Sur quoi M. Bergeret fit intérieurement cette réflexion que tout est simple aux simples, mais que les esprits avisés, qui considèrent les choses sous des aspects divers et multiples, invisibles au vulgaire, éprouvent une grande difficulté à se décider même dans les moindres affaires. Et il chercha un nom qui pût convenir à cette petite chose animée qui, dans le moment, mordillait la frange du tapis.

« Tous les noms de chiens, pensa-t-il, conservés dans les traités de nos vieux veneurs, comme du Fouilloux, et dans les vers de nos poètes agrestes, comme La Fontaine, Finaud, Miraut, Briffaut, Ravaud, désignent des chiens de chasse, la noblesse du chenil, la chevalerie de la canaille. Le chien d’Ulysse s’appelait Argos. Il était chasseur aussi. Homère nous l’apprend. « En sa jeunesse, il chassait les petits lièvres d’Ithaque. Mais il était vieux et ne chassait plus. » Il nous faut tout autre chose ici. Les noms que les vieilles demoiselles ont coutume de donner à leur toutou conviendraient mieux, s’ils n’étaient généralement prétentieux et niais. Azor est ridicule. »

Ainsi songeait M. Bergeret et il rappelait dans son esprit beaucoup de noms de chiens sans en trouver un seul qui lui fût plaisant. Il pensa en inventer un, mais il n’avait pas d’imagination.

Enfin :

— En quel jour sommes-nous ? demanda-t-il.

— Le neuf, répondit Angélique, le jeudi neuf.

— Eh bien ! dit M. Bergeret, ne pouvons-nous nommer ce chien Jeudi, comme Robinson appela son nègre Vendredi, pour une raison semblable ?

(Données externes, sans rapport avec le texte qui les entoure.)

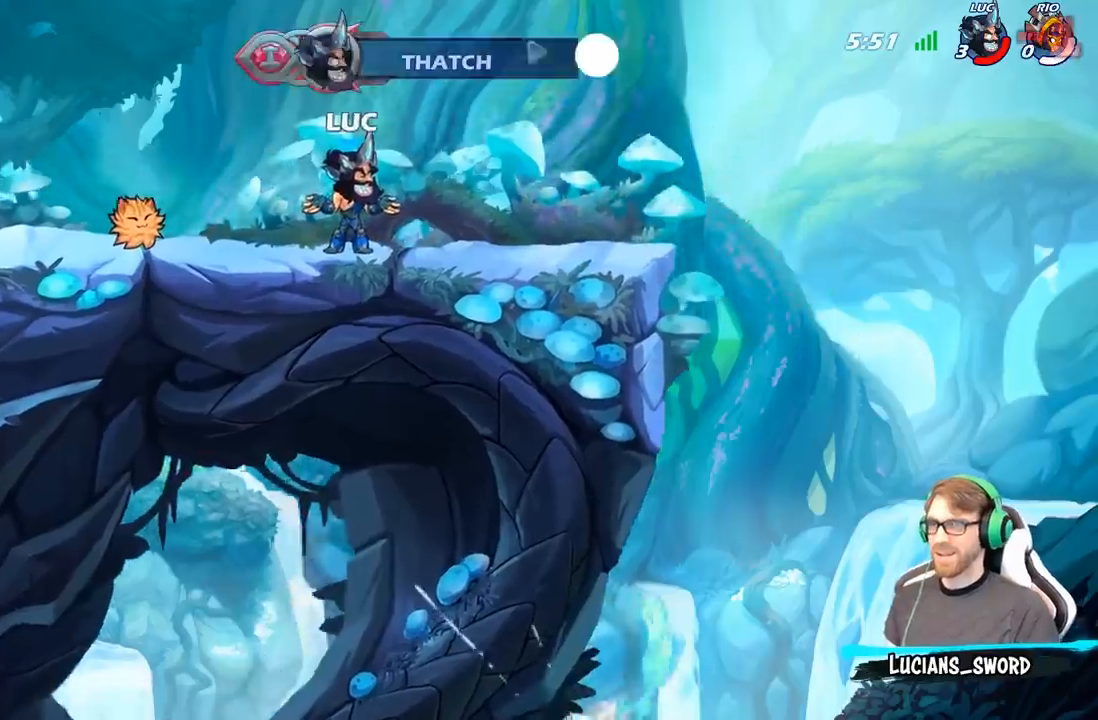
{"buttons": [], "left_stick": "center", "right_stick": "center", "events": [[150, "right_stick", "center"]]}
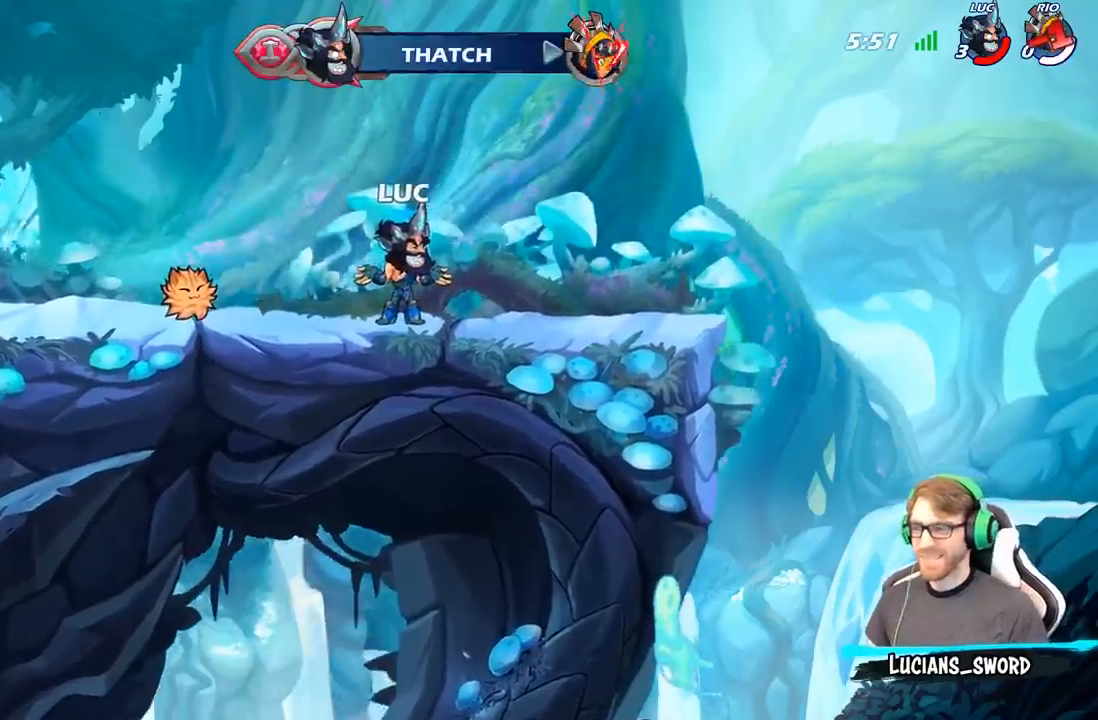
{"buttons": [], "left_stick": "center", "right_stick": "center", "events": []}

— Comme il plaira à monsieur, dit Angélique ; mais ce n’est guère joli.

— Alors, dit M. Bergeret, trouvez vous-même un nom à votre créature. Car enfin, c’est vous qui l’avez introduit ici, ce chien.

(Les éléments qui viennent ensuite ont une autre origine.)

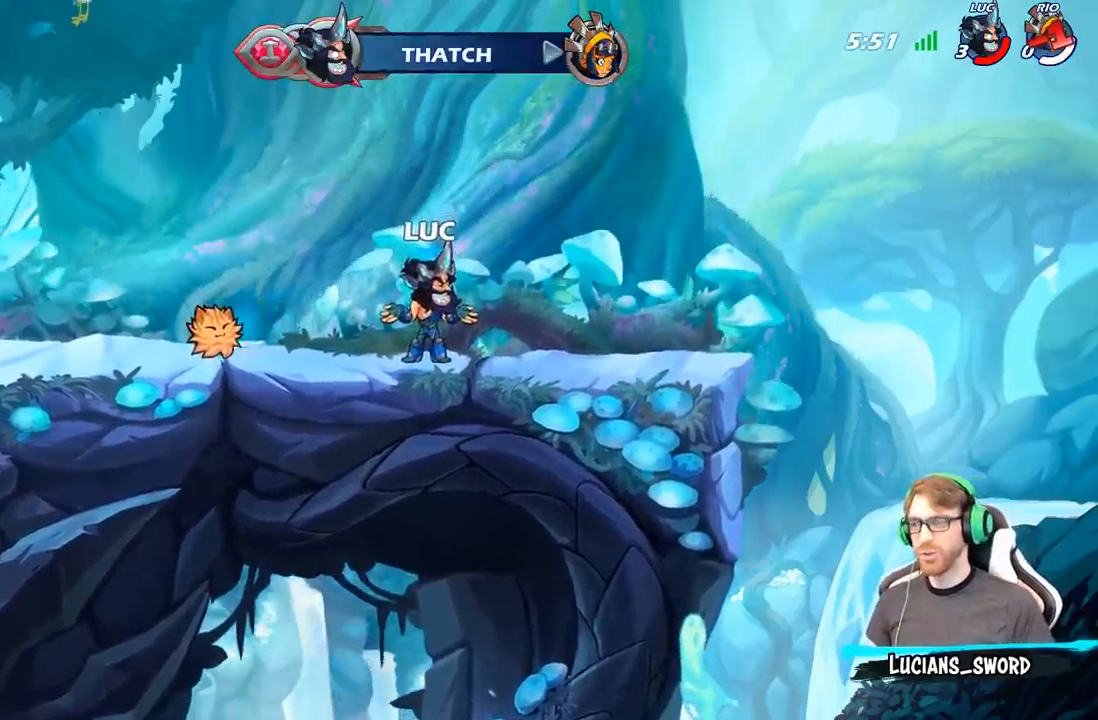
{"buttons": [], "left_stick": "center", "right_stick": "center", "events": []}
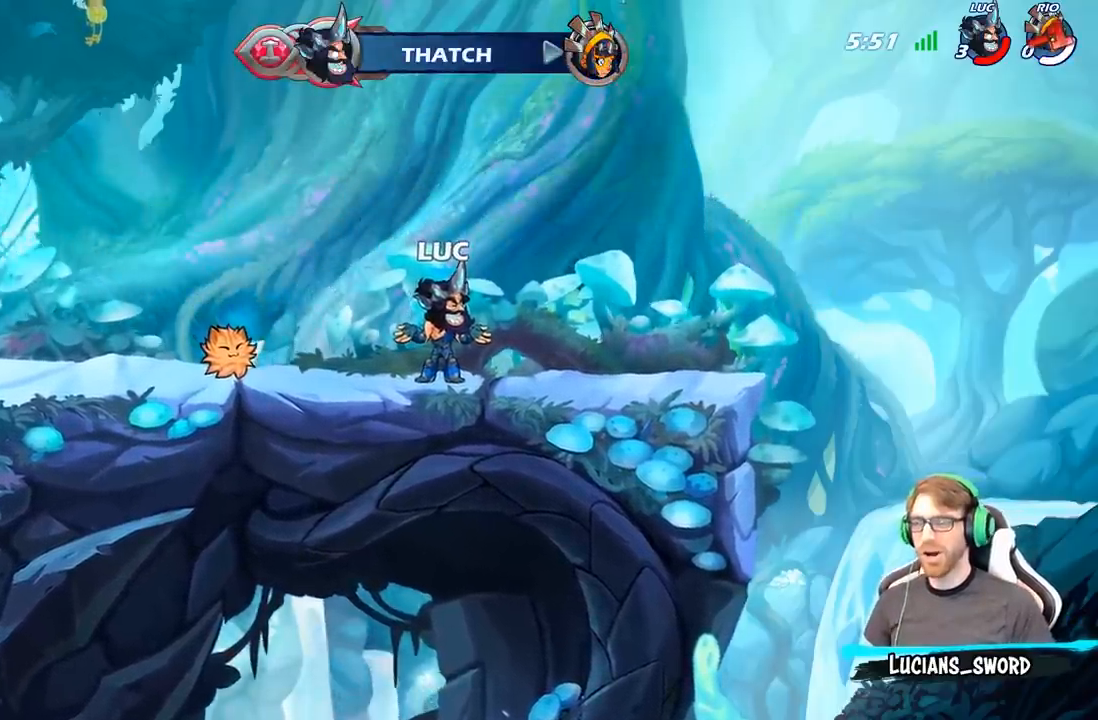
{"buttons": [], "left_stick": "center", "right_stick": "center", "events": []}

— Oh ! moi, dit la servante, je ne saurais pas trouver un nom. Je n’ai pas assez d’esprit. Quand je l’ai vu sur la paille, dans la cuisine, je l’ai appelé Riquet ; et il est venu jouer dans mes jupes.

— Vous l’avez appelé Riquet ! s’écria M. Bergeret. Que ne le disiez-vous ! Il est Riquet, il restera Riquet. Voilà une chose assurée. Maintenant, allez-vous-en avec Riquet, et laissez-moi travailler.

— Monsieur, dit Angélique, je vous laisse le chien ; je le reprendrai quand je serai revenue du marché.

— Vous pouvez fort bien l’emmener au marché, répondit M. Bergeret.

— Monsieur, c’est que je vais aussi à l’église.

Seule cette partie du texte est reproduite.